Todd Ford (visit his website and blog) is an American artist painting photorealistic still life with conventional subjects — but arranging them in exotic and highly saturated compositions. And at times that means disfiguring or even destroying the depicted item; such is the case with his series of broken bottles paintings. The sharp naked edges of the glass literally cut into and slice the space around them, as if taking a blind revenge on their implicit host. The necks, upside-down or turning away from the viewer, as if desecrated, appear as trophies of destruction itself. Yet, the round softness of the intact glass necks and bottoms counterpoises the irregularity of the broken angular lines, implying a literal synthesis: all the pieces, sharp and round, are made of glass.
The random and chaotic linear movement reminds me of Linda Hardy’s plastic wrappers: both posit a threat of disruptive force and both originate from man-made, translucent materials.
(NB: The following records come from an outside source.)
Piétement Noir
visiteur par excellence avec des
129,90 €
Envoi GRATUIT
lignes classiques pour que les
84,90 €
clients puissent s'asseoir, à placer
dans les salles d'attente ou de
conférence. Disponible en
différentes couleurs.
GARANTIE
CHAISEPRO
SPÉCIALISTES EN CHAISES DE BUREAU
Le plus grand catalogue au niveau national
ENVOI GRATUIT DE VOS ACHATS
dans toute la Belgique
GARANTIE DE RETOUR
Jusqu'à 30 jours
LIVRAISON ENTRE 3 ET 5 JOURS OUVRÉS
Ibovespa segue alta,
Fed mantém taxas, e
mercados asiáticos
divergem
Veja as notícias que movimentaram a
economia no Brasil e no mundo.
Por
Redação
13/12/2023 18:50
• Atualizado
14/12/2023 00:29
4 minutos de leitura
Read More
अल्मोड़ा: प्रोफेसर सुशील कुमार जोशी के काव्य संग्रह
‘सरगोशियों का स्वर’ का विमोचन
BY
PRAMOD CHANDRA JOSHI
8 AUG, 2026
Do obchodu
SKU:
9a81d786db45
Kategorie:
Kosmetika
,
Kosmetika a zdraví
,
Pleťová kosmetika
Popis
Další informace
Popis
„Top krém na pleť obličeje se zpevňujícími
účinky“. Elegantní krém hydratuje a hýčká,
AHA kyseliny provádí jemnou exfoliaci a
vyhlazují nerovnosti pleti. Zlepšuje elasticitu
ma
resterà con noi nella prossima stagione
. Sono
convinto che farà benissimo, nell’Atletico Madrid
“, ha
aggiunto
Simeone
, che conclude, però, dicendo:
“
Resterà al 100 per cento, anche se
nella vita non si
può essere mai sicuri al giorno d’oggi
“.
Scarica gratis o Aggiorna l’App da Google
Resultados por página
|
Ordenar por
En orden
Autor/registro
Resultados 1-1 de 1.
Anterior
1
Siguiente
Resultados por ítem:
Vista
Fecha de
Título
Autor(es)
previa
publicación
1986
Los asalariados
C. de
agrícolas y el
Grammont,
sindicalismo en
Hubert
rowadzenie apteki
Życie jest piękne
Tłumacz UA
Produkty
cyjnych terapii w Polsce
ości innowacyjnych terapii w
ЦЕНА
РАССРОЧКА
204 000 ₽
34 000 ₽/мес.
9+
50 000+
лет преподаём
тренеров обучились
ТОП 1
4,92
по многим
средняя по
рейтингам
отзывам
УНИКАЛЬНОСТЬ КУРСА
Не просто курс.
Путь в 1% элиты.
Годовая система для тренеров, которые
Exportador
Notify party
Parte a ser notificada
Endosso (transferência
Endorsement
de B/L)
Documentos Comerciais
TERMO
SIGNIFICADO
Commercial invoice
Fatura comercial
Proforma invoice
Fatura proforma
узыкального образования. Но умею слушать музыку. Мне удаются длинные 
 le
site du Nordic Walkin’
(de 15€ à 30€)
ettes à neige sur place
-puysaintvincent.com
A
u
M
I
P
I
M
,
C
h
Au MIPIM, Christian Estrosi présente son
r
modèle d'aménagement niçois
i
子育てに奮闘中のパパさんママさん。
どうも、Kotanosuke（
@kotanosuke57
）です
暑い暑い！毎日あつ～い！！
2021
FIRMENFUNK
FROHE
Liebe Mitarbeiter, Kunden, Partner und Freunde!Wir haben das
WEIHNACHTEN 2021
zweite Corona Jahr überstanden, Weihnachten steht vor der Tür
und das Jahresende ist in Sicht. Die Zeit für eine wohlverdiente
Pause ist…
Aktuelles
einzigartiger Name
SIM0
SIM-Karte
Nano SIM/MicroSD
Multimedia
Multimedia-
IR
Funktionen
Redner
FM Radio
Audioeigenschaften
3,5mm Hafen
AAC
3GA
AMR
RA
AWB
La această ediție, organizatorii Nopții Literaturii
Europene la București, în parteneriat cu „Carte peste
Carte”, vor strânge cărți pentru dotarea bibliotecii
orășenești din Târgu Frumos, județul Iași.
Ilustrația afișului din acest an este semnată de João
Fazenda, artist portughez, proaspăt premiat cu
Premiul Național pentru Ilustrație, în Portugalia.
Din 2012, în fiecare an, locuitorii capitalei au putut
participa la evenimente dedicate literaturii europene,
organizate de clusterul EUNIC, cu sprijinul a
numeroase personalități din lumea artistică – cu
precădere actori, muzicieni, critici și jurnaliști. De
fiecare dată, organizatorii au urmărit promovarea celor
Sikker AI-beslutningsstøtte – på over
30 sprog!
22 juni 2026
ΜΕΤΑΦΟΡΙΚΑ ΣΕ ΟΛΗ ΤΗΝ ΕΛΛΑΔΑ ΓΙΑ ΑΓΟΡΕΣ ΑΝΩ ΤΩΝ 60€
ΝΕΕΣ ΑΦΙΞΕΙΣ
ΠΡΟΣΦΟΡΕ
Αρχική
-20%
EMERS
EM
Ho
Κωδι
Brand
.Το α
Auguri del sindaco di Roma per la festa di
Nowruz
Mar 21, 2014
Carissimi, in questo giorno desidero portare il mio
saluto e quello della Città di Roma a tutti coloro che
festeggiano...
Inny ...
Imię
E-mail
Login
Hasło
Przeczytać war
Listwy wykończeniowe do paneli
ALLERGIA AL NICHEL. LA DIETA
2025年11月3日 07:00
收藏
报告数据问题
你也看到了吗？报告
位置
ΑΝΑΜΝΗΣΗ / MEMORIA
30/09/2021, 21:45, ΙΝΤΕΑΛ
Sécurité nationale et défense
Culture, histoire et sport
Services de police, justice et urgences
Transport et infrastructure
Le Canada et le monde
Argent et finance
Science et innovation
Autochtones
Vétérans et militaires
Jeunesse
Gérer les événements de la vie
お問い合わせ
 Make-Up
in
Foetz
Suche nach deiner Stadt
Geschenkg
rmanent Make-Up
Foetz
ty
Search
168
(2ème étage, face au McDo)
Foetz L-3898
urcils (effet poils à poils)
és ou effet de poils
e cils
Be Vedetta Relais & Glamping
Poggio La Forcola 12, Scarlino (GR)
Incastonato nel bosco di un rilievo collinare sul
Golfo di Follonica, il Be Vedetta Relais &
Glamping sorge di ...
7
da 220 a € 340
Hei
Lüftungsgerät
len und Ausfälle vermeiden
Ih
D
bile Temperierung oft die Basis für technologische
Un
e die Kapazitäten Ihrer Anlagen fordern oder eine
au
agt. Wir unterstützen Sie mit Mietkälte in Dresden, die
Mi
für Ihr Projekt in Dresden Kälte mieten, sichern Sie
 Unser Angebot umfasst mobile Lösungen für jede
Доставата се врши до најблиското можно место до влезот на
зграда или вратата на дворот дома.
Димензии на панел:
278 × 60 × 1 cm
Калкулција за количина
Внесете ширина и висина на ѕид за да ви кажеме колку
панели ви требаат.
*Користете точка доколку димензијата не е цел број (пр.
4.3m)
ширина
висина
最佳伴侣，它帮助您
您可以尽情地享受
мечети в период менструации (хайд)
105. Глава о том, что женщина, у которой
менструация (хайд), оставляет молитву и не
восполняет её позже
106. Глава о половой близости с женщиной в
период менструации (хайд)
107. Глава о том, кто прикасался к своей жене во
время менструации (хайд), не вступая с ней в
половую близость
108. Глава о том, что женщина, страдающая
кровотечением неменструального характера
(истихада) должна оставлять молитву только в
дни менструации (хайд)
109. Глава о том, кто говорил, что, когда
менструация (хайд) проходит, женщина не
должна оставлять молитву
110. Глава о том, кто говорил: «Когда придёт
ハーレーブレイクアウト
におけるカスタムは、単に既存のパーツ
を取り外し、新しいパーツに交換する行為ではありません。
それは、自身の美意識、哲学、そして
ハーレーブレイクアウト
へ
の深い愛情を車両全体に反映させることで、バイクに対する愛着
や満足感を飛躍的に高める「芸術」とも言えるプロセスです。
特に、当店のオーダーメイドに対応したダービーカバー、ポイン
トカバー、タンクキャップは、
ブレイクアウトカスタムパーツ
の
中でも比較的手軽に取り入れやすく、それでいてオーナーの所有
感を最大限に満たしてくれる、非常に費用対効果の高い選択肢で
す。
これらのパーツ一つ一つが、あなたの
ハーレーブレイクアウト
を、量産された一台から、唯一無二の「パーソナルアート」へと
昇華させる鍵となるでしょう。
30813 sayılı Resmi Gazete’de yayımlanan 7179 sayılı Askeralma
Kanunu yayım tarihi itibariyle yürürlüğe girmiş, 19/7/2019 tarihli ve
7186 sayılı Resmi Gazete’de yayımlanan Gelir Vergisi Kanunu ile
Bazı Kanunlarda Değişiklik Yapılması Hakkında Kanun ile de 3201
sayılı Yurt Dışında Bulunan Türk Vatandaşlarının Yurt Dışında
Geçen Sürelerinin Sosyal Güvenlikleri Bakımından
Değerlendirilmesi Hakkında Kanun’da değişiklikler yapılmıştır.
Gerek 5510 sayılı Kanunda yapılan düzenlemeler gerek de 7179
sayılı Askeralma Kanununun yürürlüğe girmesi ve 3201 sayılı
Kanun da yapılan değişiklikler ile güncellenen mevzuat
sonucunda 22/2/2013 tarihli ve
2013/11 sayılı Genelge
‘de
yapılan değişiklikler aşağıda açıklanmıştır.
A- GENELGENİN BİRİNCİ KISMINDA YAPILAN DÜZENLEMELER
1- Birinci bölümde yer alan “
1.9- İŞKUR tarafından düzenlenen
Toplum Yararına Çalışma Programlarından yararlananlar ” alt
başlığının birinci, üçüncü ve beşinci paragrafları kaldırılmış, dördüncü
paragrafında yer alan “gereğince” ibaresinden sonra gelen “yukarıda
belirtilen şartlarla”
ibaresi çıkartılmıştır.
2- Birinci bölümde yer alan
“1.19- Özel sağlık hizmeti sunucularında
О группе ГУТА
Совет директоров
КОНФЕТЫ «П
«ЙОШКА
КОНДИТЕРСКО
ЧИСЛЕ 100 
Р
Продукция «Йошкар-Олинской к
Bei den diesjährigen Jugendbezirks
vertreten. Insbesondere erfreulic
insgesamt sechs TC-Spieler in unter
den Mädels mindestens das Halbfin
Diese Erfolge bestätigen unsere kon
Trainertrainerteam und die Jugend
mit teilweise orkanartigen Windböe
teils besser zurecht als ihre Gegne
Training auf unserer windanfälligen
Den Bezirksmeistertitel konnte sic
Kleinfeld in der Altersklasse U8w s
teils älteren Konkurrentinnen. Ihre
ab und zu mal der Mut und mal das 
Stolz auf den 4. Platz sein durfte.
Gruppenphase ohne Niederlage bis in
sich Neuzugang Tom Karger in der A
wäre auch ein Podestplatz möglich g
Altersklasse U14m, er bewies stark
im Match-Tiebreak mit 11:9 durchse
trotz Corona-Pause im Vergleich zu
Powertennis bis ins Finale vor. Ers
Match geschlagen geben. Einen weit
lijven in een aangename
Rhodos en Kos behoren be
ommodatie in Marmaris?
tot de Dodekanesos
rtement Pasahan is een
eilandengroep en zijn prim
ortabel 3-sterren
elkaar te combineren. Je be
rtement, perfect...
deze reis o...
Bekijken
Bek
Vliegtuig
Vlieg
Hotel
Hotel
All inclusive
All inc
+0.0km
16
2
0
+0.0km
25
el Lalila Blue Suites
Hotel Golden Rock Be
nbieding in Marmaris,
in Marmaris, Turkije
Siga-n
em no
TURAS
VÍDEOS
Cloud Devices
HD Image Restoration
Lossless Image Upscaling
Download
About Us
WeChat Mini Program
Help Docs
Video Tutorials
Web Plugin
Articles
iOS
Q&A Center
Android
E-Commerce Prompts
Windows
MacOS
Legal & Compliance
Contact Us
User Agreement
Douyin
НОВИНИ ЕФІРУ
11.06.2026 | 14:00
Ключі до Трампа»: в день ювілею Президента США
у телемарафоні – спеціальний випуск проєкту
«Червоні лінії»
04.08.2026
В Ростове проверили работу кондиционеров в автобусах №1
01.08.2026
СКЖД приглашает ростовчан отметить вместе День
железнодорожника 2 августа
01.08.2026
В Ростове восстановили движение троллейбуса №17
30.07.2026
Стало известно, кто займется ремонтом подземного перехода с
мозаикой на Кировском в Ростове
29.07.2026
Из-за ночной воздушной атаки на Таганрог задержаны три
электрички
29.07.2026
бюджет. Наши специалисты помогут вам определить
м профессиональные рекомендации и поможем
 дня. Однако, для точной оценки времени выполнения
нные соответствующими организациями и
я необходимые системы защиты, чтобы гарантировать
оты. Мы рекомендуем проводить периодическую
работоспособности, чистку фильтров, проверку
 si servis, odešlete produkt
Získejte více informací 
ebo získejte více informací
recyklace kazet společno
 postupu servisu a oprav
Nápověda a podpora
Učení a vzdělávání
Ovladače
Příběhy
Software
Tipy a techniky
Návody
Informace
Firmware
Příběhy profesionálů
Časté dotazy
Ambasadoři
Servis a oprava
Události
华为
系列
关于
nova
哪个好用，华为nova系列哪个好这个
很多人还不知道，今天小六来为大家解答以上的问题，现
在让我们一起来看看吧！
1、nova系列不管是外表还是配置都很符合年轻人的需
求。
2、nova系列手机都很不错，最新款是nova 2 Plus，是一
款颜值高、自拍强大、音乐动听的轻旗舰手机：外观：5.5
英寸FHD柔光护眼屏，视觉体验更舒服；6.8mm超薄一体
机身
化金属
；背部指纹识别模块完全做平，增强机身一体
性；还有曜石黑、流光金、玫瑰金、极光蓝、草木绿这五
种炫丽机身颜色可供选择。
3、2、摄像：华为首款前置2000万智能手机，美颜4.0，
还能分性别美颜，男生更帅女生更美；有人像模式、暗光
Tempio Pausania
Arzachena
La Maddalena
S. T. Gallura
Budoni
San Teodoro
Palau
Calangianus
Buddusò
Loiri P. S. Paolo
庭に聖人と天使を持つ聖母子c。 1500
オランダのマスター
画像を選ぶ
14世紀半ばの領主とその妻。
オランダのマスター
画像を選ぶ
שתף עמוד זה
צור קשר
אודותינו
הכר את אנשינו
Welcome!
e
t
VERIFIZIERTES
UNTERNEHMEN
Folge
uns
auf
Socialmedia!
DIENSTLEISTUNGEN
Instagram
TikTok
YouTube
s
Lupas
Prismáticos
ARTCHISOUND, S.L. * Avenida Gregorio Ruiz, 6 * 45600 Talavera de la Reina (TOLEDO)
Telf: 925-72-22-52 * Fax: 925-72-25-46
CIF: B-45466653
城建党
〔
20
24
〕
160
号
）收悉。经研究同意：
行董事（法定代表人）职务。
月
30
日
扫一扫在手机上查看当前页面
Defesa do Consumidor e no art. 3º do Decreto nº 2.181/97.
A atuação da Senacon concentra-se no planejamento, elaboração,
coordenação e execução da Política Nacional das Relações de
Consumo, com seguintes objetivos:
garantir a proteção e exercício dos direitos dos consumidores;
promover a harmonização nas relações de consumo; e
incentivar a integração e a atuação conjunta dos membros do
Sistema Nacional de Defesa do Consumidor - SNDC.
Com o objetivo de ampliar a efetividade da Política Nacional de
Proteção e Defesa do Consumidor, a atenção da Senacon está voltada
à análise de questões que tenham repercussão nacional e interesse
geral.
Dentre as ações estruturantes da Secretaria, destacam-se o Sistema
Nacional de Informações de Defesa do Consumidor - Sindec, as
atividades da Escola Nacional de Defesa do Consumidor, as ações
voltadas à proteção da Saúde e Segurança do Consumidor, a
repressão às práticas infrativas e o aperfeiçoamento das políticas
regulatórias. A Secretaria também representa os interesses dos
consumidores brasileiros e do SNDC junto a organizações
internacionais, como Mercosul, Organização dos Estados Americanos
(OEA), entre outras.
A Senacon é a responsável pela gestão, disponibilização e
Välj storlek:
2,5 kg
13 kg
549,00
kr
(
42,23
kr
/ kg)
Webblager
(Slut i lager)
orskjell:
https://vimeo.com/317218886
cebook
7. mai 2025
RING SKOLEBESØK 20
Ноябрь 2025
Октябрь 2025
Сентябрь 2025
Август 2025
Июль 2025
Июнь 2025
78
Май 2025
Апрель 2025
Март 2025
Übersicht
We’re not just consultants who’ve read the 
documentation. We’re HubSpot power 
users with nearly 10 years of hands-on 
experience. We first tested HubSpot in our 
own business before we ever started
I think that Todd’s take on the complex theme of conciliating chaos with order similarly places his work on the cutting edge (pun intended) of contemporary still life painting. This series may stand for the problematics of human condition in modern era, the notion of the bottle serving as the epicenter of such issues as mass production and pollution. The tranquil palette and the photorealist style as the delivery method denote the artist as an objective reporter, ensuring an eerie impact of cool detachment — urging the viewer to take a stand.
Indeed, photorealism emerges as the most suitable style for symbolic subjects where the symbolized needs less stylization and more representation. Just imagine any of these paintings in an impressionistic reincarnation — absurd, and a painterly misnomer. I think that the popularity of photo and hyper-realism discloses the wish to contemplate reality at its most pronounced while retaining an honest aesthetic and artistic framework. Additionally, this trend offers an adequate response to television and photography; it acknowledges their influence, yet assimilates rather than imitates. On the one hand, it proves that it can do “just as good,” and on the other keeps on renovating painting by continuous exchange of ideas with other art forms.
To return to more technical aspects of Todd’s art, I would like to mention the scrupulous and incredibly (credibly, that is) accurate treatment and distribution of color. The brown flirts with black, red, gray and white, and its own range is exceptionally wide, the additional colors either deepening or diluting the original hue. The ensuing variety, backed by the irregular configuration, provides an unlimited source of entertainment. The green bottle piece displays similar qualities, with cooler tones. Putting all symbolism aside, these paintings are first and foremost technical masterpieces — and should be known as such above all.